Limitation for the SQL execution inside the retrieval service

Applies to: 2.2.0 and later

The SQL execution inside the retrieval service fails when multiple presto connections, catalogs, or schemas are used across multiple document sets in a Document Library.

ACL-enabled data enrichment may fail during ingestion

Applies to: 2.2.0 and later

With ACL enabled, the data enrichment may fail during Ingestion with the following Warning message: computing vectors for asset failed with error. This will be fixed in the upcoming release.

Limitations in Customizable Schema Support in Milvus

Applies to: 2.2.0 and later

Milvus currently imposes the following limitations on customizable schema support:

  • Each collection must include at least one vector field.
  • A primary key field is required.

Retrieval service behavior: Milvus hybrid search across all vector fields

When multiple vector fields are defined in a collection, Retrieval Service performs a Milvus hybrid search across all of them regardless of their individual relevance to the query.

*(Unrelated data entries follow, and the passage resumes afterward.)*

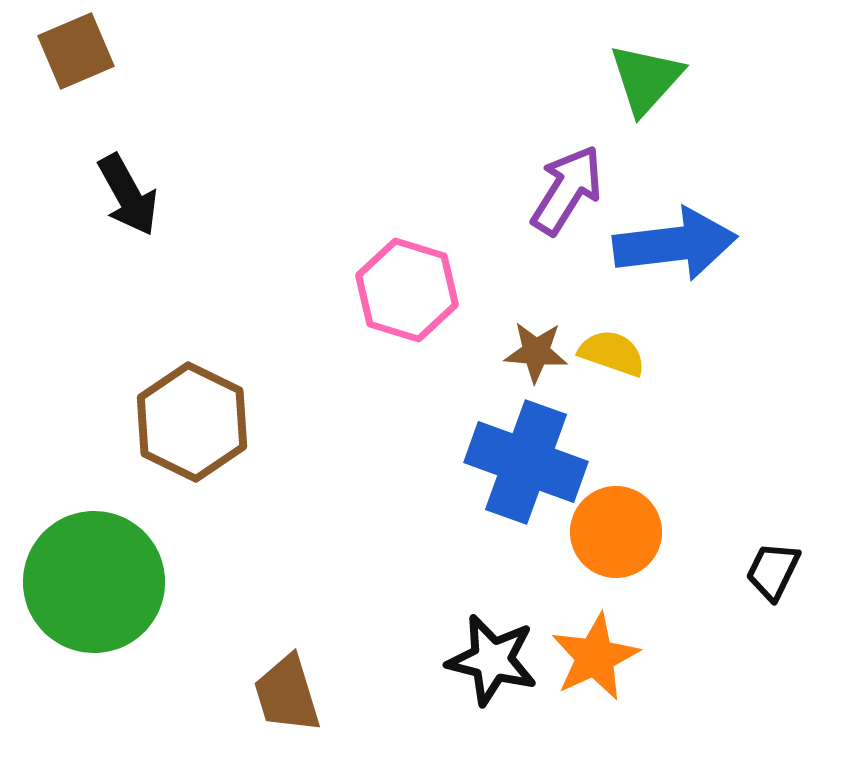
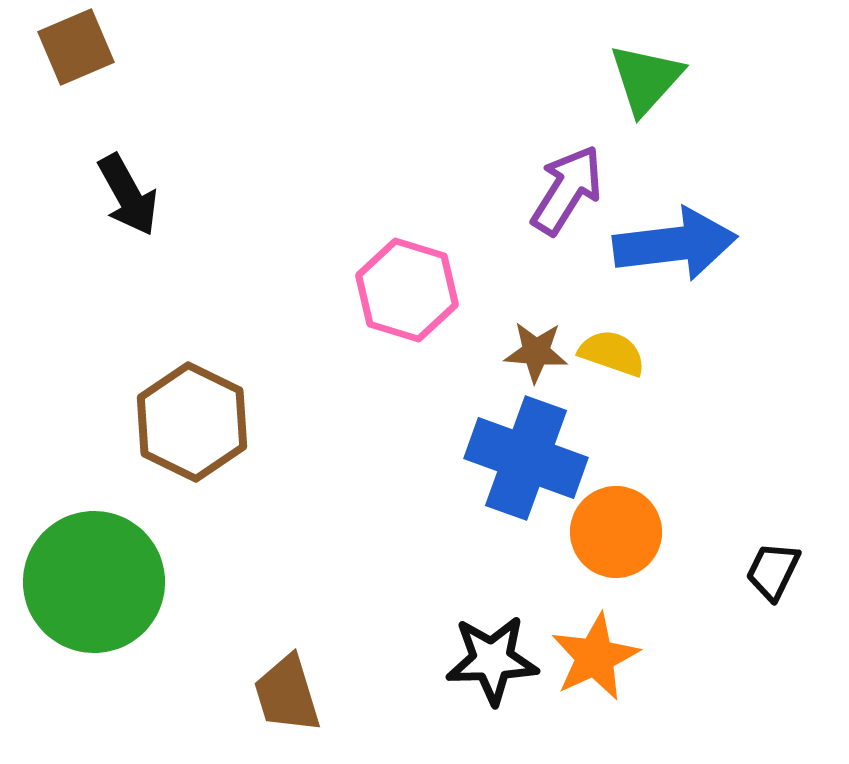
brown square: moved 4 px up
blue cross: moved 4 px up
black star: rotated 16 degrees counterclockwise
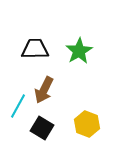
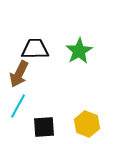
brown arrow: moved 25 px left, 16 px up
black square: moved 2 px right, 1 px up; rotated 35 degrees counterclockwise
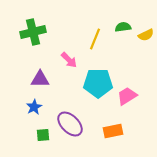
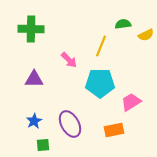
green semicircle: moved 3 px up
green cross: moved 2 px left, 3 px up; rotated 15 degrees clockwise
yellow line: moved 6 px right, 7 px down
purple triangle: moved 6 px left
cyan pentagon: moved 2 px right
pink trapezoid: moved 4 px right, 6 px down
blue star: moved 14 px down
purple ellipse: rotated 16 degrees clockwise
orange rectangle: moved 1 px right, 1 px up
green square: moved 10 px down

Ensuring data governance with the document_id field

A document_id field is required to ensure proper data governance and to enable correlation between vector and SQL-based data.

Pipeline extracts incorrect values

Applies to: 2.2.0 and later

The pipeline extracts malformed or irrelevant data, such as including “thru 2025” in the Year field or pulling random text into document_title and name fields.

System merges multiple entities into One column

Applies to: 2.2.0 and later

The system combines distinct entities like GSTIN and State into a single column, reducing data granularity and usability.

Pipeline assigns incorrect data types

Applies to: 2.2.0 and later

The pipeline stores numeric and date fields (for example, deal_size, year) as VARCHAR instead of INT or DATE, which impacts query performance and validation.

System fails to transform values appropriately

Applies to: 2.2.0 and later

The system does not convert shorthand values (for example, 30K to 30000) or standardize currency formats (for example, $39M), affecting data consistency.

Extraction process handles null values inconsistently

Applies to: 2.2.0 and later

The extraction process inserts the string “None” instead of actual null values, which breaks SQL logic and affects data integrity.

SQL Generation Logic Produces Faulty Queries Due to Improper Casting and Schema Confusion

Applies to: 2.2.0 and later

The SQL generation process fails when it uses incorrect casting methods (for example, CAST(REPLACE, ',') without handling symbols like $, and struggles with duplicate columns, resulting in invalid or unusable queries.

Spark allows application submission with locally uploaded data assets

Applies to: 2.2.1 and later

You can create data assets either by uploading files from a local source, or by importing files from connections within the project. However, Spark applications are only compatible with data assets that are uploaded locally. If a Spark job attempts to use a data asset imported from a connection, the job fails to run.